Detected change data:
....................

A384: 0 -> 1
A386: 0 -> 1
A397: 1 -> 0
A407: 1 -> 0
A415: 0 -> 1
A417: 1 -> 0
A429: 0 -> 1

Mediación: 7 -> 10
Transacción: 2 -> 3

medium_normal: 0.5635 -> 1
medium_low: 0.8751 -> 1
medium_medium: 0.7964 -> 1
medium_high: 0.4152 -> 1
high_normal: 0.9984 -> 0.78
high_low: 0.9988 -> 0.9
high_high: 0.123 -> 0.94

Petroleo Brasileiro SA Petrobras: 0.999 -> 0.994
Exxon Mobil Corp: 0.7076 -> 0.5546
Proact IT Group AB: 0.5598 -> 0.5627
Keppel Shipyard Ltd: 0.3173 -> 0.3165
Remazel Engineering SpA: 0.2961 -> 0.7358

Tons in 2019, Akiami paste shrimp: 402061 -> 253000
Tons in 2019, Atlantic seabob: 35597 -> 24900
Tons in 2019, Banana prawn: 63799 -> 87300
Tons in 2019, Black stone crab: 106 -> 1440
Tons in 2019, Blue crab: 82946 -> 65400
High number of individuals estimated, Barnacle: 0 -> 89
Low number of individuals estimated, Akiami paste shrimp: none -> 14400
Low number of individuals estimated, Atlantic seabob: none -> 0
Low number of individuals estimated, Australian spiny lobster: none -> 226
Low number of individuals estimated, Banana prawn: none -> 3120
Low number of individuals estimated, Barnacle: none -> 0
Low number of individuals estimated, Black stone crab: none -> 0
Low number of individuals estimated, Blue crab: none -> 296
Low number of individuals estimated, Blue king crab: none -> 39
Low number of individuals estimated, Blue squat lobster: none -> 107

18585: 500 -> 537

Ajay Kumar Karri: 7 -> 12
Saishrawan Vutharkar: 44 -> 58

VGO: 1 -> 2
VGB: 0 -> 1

....................

WORK INSTRUCTION:
Every entry must be repeated exactly; none may be skipped.

EXERCISE SOLUTION:
A384: 0 -> 1
A386: 0 -> 1
A397: 1 -> 0
A407: 1 -> 0
A415: 0 -> 1
A417: 1 -> 0
A429: 0 -> 1

Mediación: 7 -> 10
Transacción: 2 -> 3

medium_normal: 0.5635 -> 1
medium_low: 0.8751 -> 1
medium_medium: 0.7964 -> 1
medium_high: 0.4152 -> 1
high_normal: 0.9984 -> 0.78
high_low: 0.9988 -> 0.9
high_high: 0.123 -> 0.94

Petroleo Brasileiro SA Petrobras: 0.999 -> 0.994
Exxon Mobil Corp: 0.7076 -> 0.5546
Proact IT Group AB: 0.5598 -> 0.5627
Keppel Shipyard Ltd: 0.3173 -> 0.3165
Remazel Engineering SpA: 0.2961 -> 0.7358

Tons in 2019, Akiami paste shrimp: 402061 -> 253000
Tons in 2019, Atlantic seabob: 35597 -> 24900
Tons in 2019, Banana prawn: 63799 -> 87300
Tons in 2019, Black stone crab: 106 -> 1440
Tons in 2019, Blue crab: 82946 -> 65400
High number of individuals estimated, Barnacle: 0 -> 89
Low number of individuals estimated, Akiami paste shrimp: none -> 14400
Low number of individuals estimated, Atlantic seabob: none -> 0
Low number of individuals estimated, Australian spiny lobster: none -> 226
Low number of individuals estimated, Banana prawn: none -> 3120
Low number of individuals estimated, Barnacle: none -> 0
Low number of individuals estimated, Black stone crab: none -> 0
Low number of individuals estimated, Blue crab: none -> 296
Low number of individuals estimated, Blue king crab: none -> 39
Low number of individuals estimated, Blue squat lobster: none -> 107

18585: 500 -> 537

Ajay Kumar Karri: 7 -> 12
Saishrawan Vutharkar: 44 -> 58

VGO: 1 -> 2
VGB: 0 -> 1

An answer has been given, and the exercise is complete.